Wise investing is an individual effort

Strategy: One's age and financial needs and goals are more important in making decisions than the price-earnings ratios of the best-performing stocks.

October 08, 2000|By Eileen Ambrose | Eileen Ambrose,SUN STAFF

For years, the financial responsibility for retirement has been shifting from the employer to the employee, which has led to large numbers of investors fending for themselves.

Hungry for direction, they buy glossy money magazines, scan Web sites for advice or watch financial networks for analysts' latest recommendations. And these sources can be helpful.

But a critical component to making savvy investments can be answered only by the individual. A person's age and changing financial goals and responsibilities throughout life are far more important to wise investing than, say, price-earnings ratios or the latest hot stock.

A 30-year-old with a goal of buying a first home and just beginning to save for retirement, for example, needs a different financial strategy than a 60-year-old retiree wanting to trade in a house for a boat now that the children are grown and gone. Even so, age and changing goals can be easily overlooked when bombarded with one-size-fits-all answers to investments and financial planning."`The Best Mutual Funds Now!' stories are not really appropriate for people in different financial situations and ages," said Jordan Goodman, author of "Everyone's Money Book" and former investment reporter for Money magazine. Those articles likely focus on growth-oriented funds that may be suited for someone in their 20s with time to weather market volatility, but far too risky for a retiree on a fixed income, he said.

"Age should be a prime factor [in financial planning]. It either gives you more or less time to recover when you've done something wrong," Goodman said.

Financial advisers say a client's age shapes the advice they dispense. For instance, clients in their 20s are just starting their careers. They may be saddled with student loans or credit-card debt. They may think they don't earn enough to start saving. And often retirement seems too far off to worry about.

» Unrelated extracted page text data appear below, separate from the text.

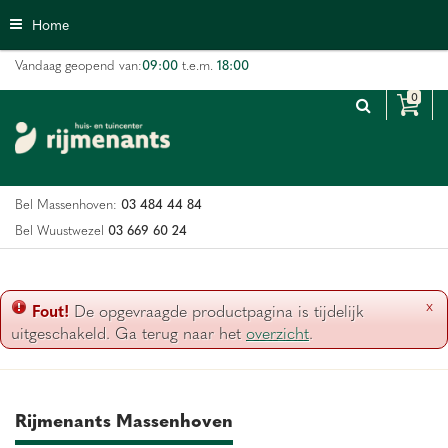
G
Home
a
n
09:00
18:00
Vandaag geopend van:
t.e.m.
a
a
r
c
o
n
03 484 44 84
Bel Massenhoven:
t
e
03 669 60 24
Bel Wuustwezel
n
t
x
Fout!
De opgevraagde productpagina is tijdelijk
uitgeschakeld. Ga terug naar het
overzicht
.
Rijmenants Massenhoven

With younger clients, it's important to get them to start saving and investing, even if it's only $100 a month, said Barry Glassman, a financial planner with Cassaday & Co. in McLean, Va. "It's better than nothing and it adds up."

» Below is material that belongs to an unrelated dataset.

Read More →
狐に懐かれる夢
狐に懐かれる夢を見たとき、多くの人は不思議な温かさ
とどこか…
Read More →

By the time people reach their 40s and 50s, they are in their peak earning years and take financial planning more seriously, financial advisers say.

"For a lot of people, the light bulb has turned on," said Sue Stevens, a financial planning specialist with Morningstar, the mutual fund rating firm in Chicago. At this stage, retirement is no longer an unimaginable prospect, and shelling out for children's college education may be at hand.

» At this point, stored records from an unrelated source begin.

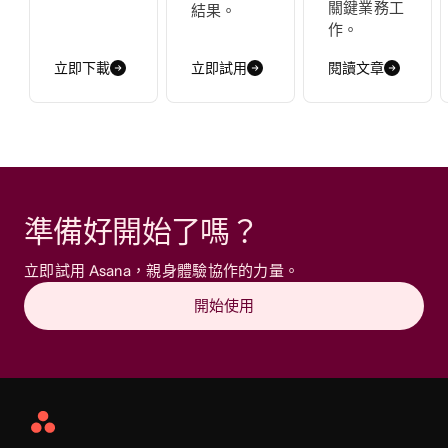
關鍵業務工
結果。
作。
立即下載
立即試用
閱讀文章
準備好開始了嗎？
立即試用 Asana，親身體驗協作的力量。
開始使用
Asana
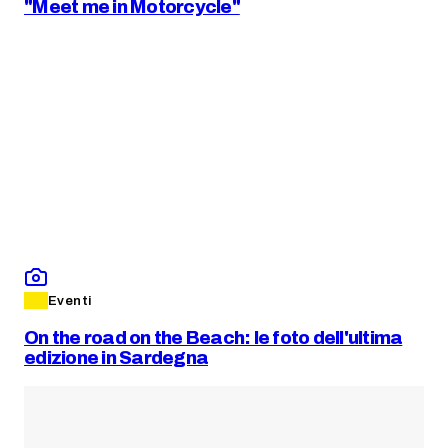
"Meet me in Motorcycle"
Eventi
On the road on the Beach: le foto dell'ultima
edizione in Sardegna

"You see all the things that can go wrong that you never realized. You lose your job six years before you wanted to retire. You become disabled, and disability is not what you were planning on," Stevens said.

And, during these middle years, they also have a clearer view of what financial hurdles are in store for them by looking at what their parents or other older friends and relatives are going through, she said.

In the 60s or later, retirement arrives. People may have to decide what to do with a lump-sum pay-out from an employer or the best way to draw money out of retirement accounts. Growing health care costs may become a concern. Investments can't be as aggressive as they were decades ago, but assets must be protected perhaps for decades from inflation erosion, experts say. "A lot of people are afraid they will run out of money," said Stevens.

For those who have built up assets, estate planning and shielding money from hefty estate taxes becomes a concern. For others, enjoying the fruits of the years of labor is an adjustment.

"It's an awkward time for people, especially the prudent saver" who has amassed $800,000 to $900,000 in various retirement accounts, Glassman said. "They have that amount because they didn't spend it. It was sacred. Now I have to educate them that it's OK to take money from these places. It's psychologically a big hurdle."

Because goals and financial situations gradually change over the years, people need to re-evaluate their planning at least once a year, preferably more often, Goodman said. Most ignore this annual task, though, and wait until a major life event, such as a marriage, birth of a child or the death of a spouse, to reassess their plan, he said.